Are these plots based on all the means or the best-fits? It would be better to look at each parameter mean and stdev and see if they agree with each other or not.

However, this raises a key question: does using more cores enable UltraNest to explore the parameter space more thoroughly? If so, why does the 384-core parallelization fail to fit the data as effectively as the 64-core run?

I see. Based on your explanation, the most plausible reason for the variation is that a higher core count might introduce biased sampling in a few preferred (faster) regions. This could result in UltraNest favoring a subset of the parameter space, potentially contributing to the observed challenges.
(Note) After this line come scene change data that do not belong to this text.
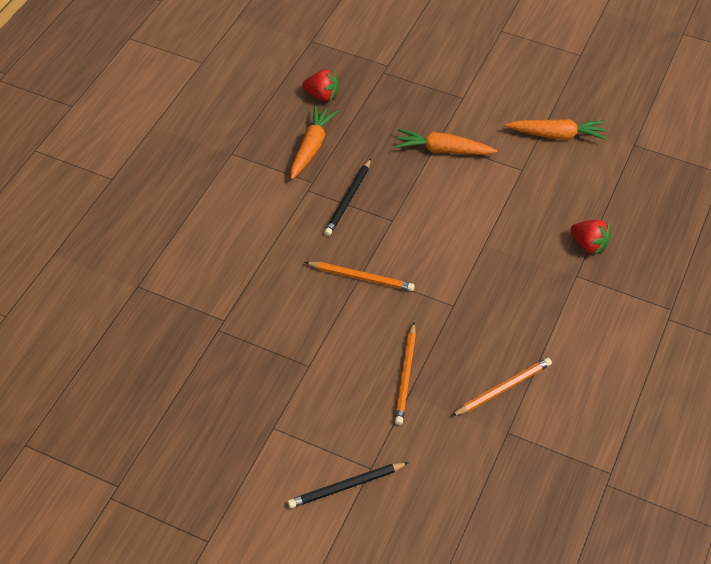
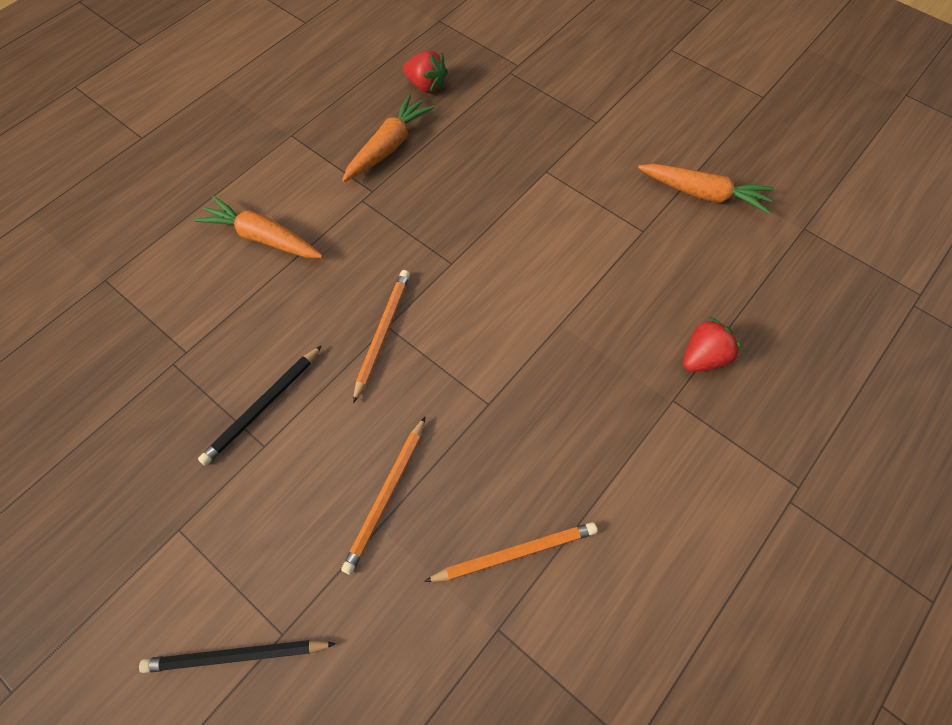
camera: 15 degrees right, 10 degrees up
orange pencil [304,262,415,291] -> orange pencil turned 105 degrees counterclockwise [353,270,410,403]
black pencil [324,159,371,236] -> black pencil moved to [198,345,322,466]
orange carrot [395,129,497,155] -> orange carrot moved to [194,196,323,258]
red strawberry [571,220,611,255] -> red strawberry turned 90 degrees counterclockwise [683,317,742,372]

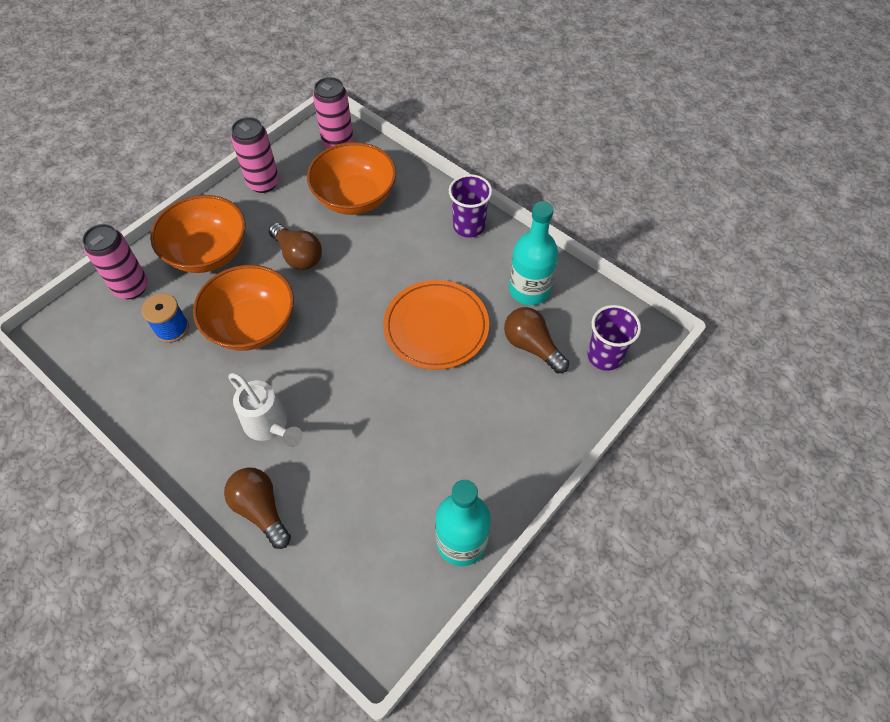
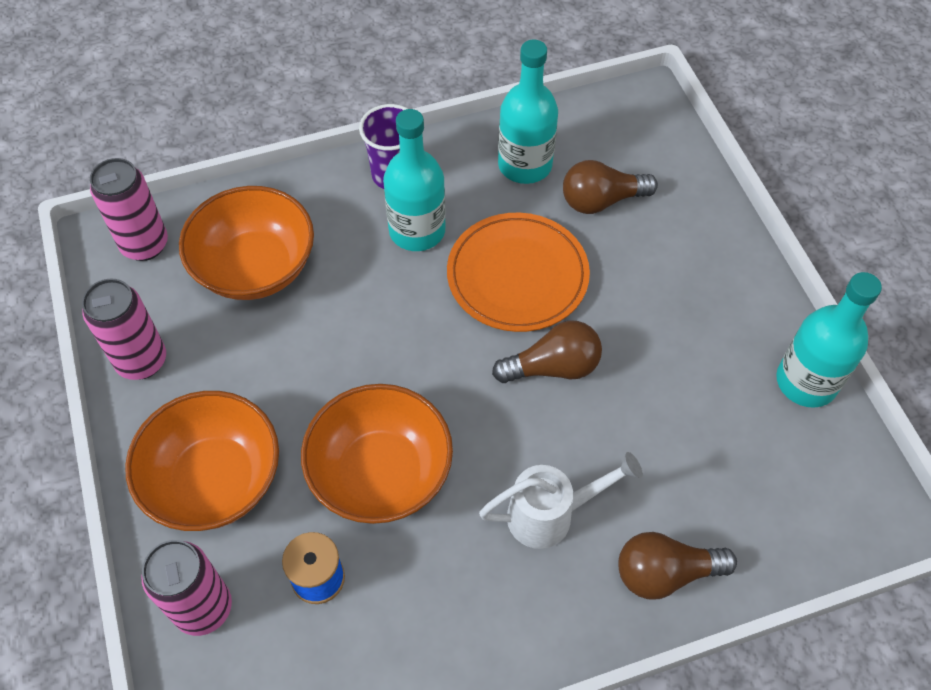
camera: 60 degrees left, 0 degrees up
brown light bulb [269,223,322,270] -> brown light bulb moved to [492,321,602,383]
purple cup [587,305,641,371] -> none
none -> turquoise bottle [383,109,446,251]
Did I understand that correctly?

You would have to increase the number of live points as well to achieve that effect.

[guannant]

I see how this approach could address the bias issue effectively. My concern is whether pausing and waiting for all step samplers to finish might significantly increase runtime, especially when parallelizing across multiple nodes with hundreds of threads. Could this impact scalability?
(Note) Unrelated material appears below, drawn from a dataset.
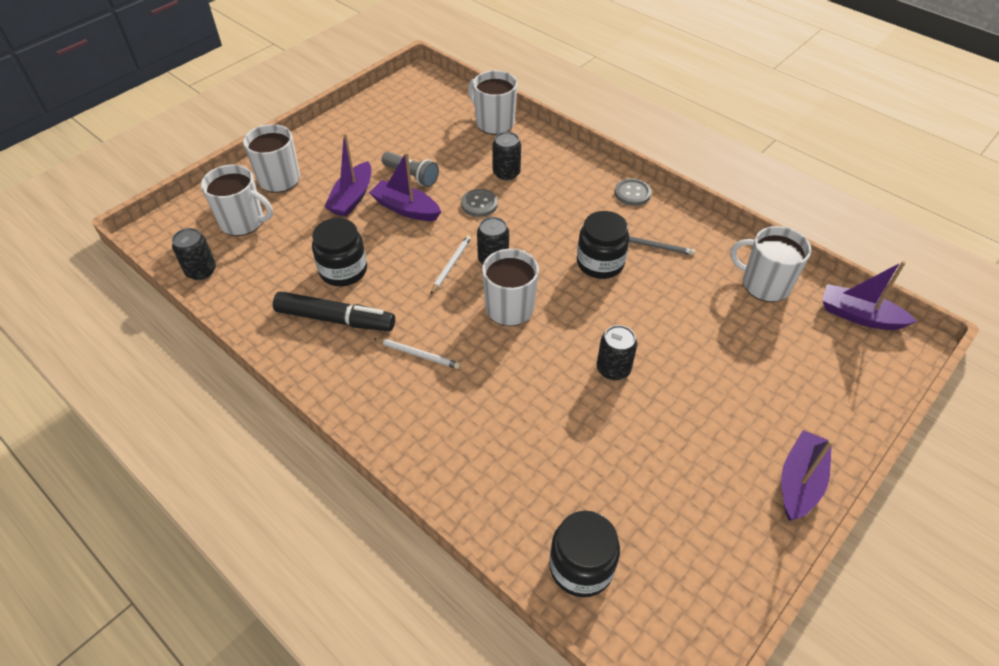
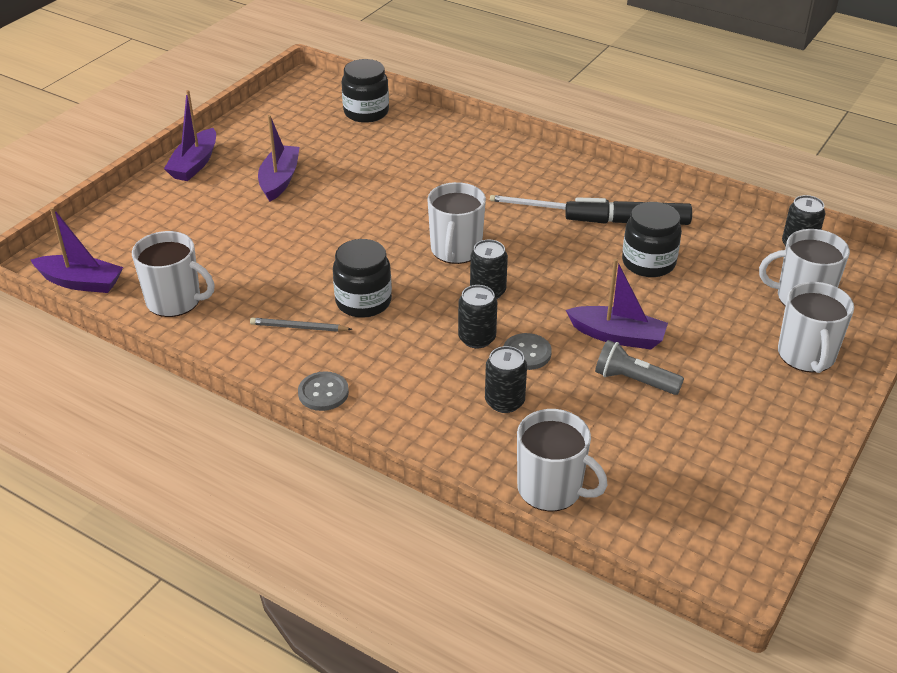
camera: 170 degrees right, 10 degrees down
purple boat [324,133,371,217] -> purple boat moved to [258,115,300,202]
white pencil [431,235,471,294] -> none
black can [597,325,637,380] -> black can moved to [458,285,497,349]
I used a ring buffer to solve it, where each element is advanced (if it has not done M steps yet), and a pointer to the next element to remove is maintained, so the order cannot change. In the MPI case, we would have to keep track of the MPI rank to pick from and wait for it, and all the step samplers that have already finished M steps would get to pause.

[JohannesBuchner]

yes, that's a problem. The CPU usage would not be 100%. One does not have to wait for all step samplers, but only for the rank=i%P'th step sampler where i is the nested sampling iteration and P is the number of MPI processes.

Oversubscribing could help a bit.

Perhaps a better design would be to run step samplers always and not revert them, but instead insert them into the NS run at the point where they were launched (Lmin->Lnew). This would quite heavily vary the number of live points. In that case integrator.py/_create_point would need to be modified to collect the step sampler results but not advance the NS iteration yet until all step samplers that were launched at the current Lmin have returned.
Then here https://github.com/JohannesBuchner/UltraNest/blob/master/ultranest/integrator.py#L2733 instead of adding one node one would add all nodes at Lmin->Lnew.

This can be slightly more refined. One only has to wait for all step samplers that were launched at the current Lmin, but only the first one in submission order. Also, the other step samplers that were launched at a lower Lmin can be carried over to the next iteration if their current L is above the next Lmin. This could also avoid waiting and burstiness in number of live points.